___ Material shown

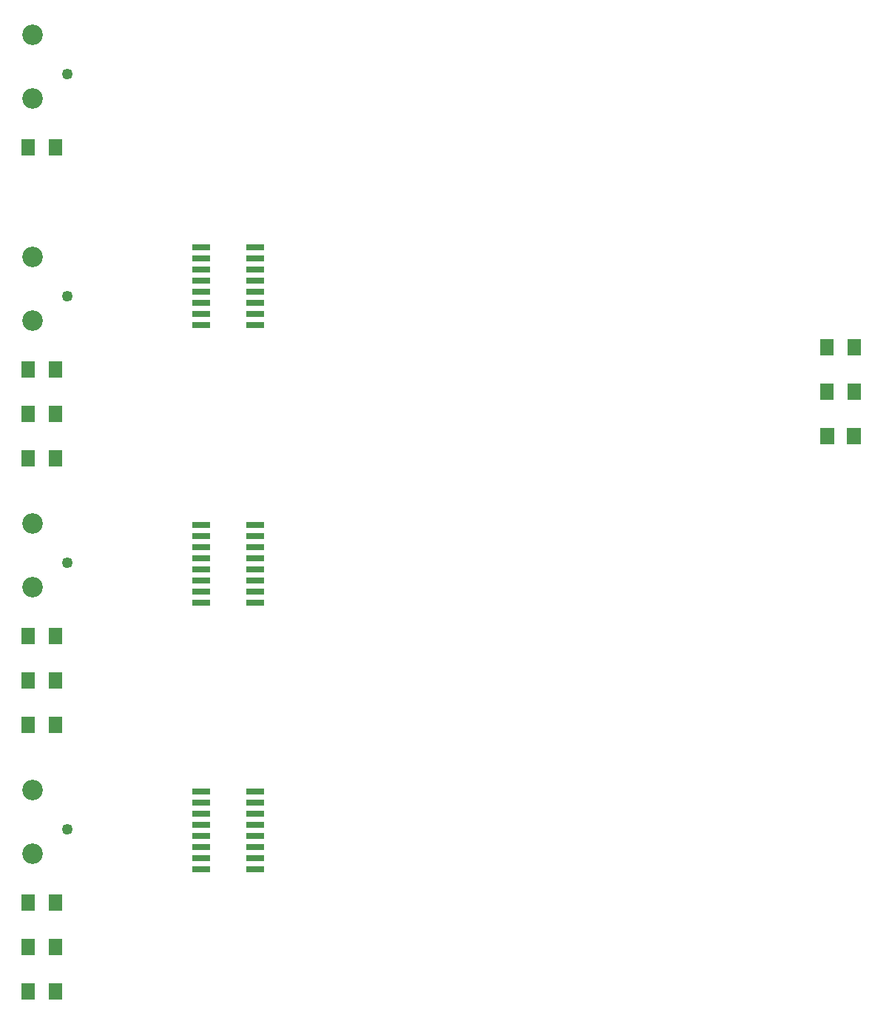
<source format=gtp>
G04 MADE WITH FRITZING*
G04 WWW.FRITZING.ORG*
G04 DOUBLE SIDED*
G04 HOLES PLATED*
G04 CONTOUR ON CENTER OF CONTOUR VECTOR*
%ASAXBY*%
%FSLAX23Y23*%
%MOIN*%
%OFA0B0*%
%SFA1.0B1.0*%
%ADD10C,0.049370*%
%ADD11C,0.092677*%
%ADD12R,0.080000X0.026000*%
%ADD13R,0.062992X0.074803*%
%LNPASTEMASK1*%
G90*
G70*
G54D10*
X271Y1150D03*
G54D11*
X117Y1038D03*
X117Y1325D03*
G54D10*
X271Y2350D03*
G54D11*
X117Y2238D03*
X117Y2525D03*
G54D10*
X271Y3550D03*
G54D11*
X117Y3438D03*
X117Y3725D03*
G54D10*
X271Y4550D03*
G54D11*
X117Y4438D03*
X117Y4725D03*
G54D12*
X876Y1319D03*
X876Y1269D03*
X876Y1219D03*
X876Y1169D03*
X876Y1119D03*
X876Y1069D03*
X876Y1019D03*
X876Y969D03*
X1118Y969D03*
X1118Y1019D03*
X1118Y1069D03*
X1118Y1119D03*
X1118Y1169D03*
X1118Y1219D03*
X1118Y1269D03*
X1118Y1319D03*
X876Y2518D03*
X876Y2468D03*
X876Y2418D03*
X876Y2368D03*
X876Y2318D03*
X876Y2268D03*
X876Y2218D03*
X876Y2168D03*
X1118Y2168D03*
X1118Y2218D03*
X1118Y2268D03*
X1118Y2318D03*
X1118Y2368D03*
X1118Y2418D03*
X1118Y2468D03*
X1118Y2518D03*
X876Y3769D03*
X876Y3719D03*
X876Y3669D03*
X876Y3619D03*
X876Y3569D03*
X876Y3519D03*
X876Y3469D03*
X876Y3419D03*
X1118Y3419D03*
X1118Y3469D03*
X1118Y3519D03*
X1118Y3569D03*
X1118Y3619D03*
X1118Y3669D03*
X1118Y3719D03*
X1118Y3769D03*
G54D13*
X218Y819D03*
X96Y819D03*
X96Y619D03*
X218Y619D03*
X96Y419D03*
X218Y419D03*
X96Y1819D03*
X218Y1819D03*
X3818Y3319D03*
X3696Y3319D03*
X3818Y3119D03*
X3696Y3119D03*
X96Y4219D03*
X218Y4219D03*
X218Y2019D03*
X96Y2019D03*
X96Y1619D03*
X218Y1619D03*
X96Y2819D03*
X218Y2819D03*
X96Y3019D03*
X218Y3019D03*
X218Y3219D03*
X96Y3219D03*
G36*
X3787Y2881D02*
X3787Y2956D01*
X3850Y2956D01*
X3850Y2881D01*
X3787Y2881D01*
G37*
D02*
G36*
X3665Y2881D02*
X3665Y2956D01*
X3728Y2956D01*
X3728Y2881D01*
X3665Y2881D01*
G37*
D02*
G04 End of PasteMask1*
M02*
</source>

______

Problem to solve:
Repeat every entry above exactly as written and omit any pictures it holds.

Answer:
<source format=gtp>
G04 MADE WITH FRITZING*
G04 WWW.FRITZING.ORG*
G04 DOUBLE SIDED*
G04 HOLES PLATED*
G04 CONTOUR ON CENTER OF CONTOUR VECTOR*
%ASAXBY*%
%FSLAX23Y23*%
%MOIN*%
%OFA0B0*%
%SFA1.0B1.0*%
%ADD10C,0.049370*%
%ADD11C,0.092677*%
%ADD12R,0.080000X0.026000*%
%ADD13R,0.062992X0.074803*%
%LNPASTEMASK1*%
G90*
G70*
G54D10*
X271Y1150D03*
G54D11*
X117Y1038D03*
X117Y1325D03*
G54D10*
X271Y2350D03*
G54D11*
X117Y2238D03*
X117Y2525D03*
G54D10*
X271Y3550D03*
G54D11*
X117Y3438D03*
X117Y3725D03*
G54D10*
X271Y4550D03*
G54D11*
X117Y4438D03*
X117Y4725D03*
G54D12*
X876Y1319D03*
X876Y1269D03*
X876Y1219D03*
X876Y1169D03*
X876Y1119D03*
X876Y1069D03*
X876Y1019D03*
X876Y969D03*
X1118Y969D03*
X1118Y1019D03*
X1118Y1069D03*
X1118Y1119D03*
X1118Y1169D03*
X1118Y1219D03*
X1118Y1269D03*
X1118Y1319D03*
X876Y2518D03*
X876Y2468D03*
X876Y2418D03*
X876Y2368D03*
X876Y2318D03*
X876Y2268D03*
X876Y2218D03*
X876Y2168D03*
X1118Y2168D03*
X1118Y2218D03*
X1118Y2268D03*
X1118Y2318D03*
X1118Y2368D03*
X1118Y2418D03*
X1118Y2468D03*
X1118Y2518D03*
X876Y3769D03*
X876Y3719D03*
X876Y3669D03*
X876Y3619D03*
X876Y3569D03*
X876Y3519D03*
X876Y3469D03*
X876Y3419D03*
X1118Y3419D03*
X1118Y3469D03*
X1118Y3519D03*
X1118Y3569D03*
X1118Y3619D03*
X1118Y3669D03*
X1118Y3719D03*
X1118Y3769D03*
G54D13*
X218Y819D03*
X96Y819D03*
X96Y619D03*
X218Y619D03*
X96Y419D03*
X218Y419D03*
X96Y1819D03*
X218Y1819D03*
X3818Y3319D03*
X3696Y3319D03*
X3818Y3119D03*
X3696Y3119D03*
X96Y4219D03*
X218Y4219D03*
X218Y2019D03*
X96Y2019D03*
X96Y1619D03*
X218Y1619D03*
X96Y2819D03*
X218Y2819D03*
X96Y3019D03*
X218Y3019D03*
X218Y3219D03*
X96Y3219D03*
G36*
X3787Y2881D02*
X3787Y2956D01*
X3850Y2956D01*
X3850Y2881D01*
X3787Y2881D01*
G37*
D02*
G36*
X3665Y2881D02*
X3665Y2956D01*
X3728Y2956D01*
X3728Y2881D01*
X3665Y2881D01*
G37*
D02*
G04 End of PasteMask1*
M02*
</source>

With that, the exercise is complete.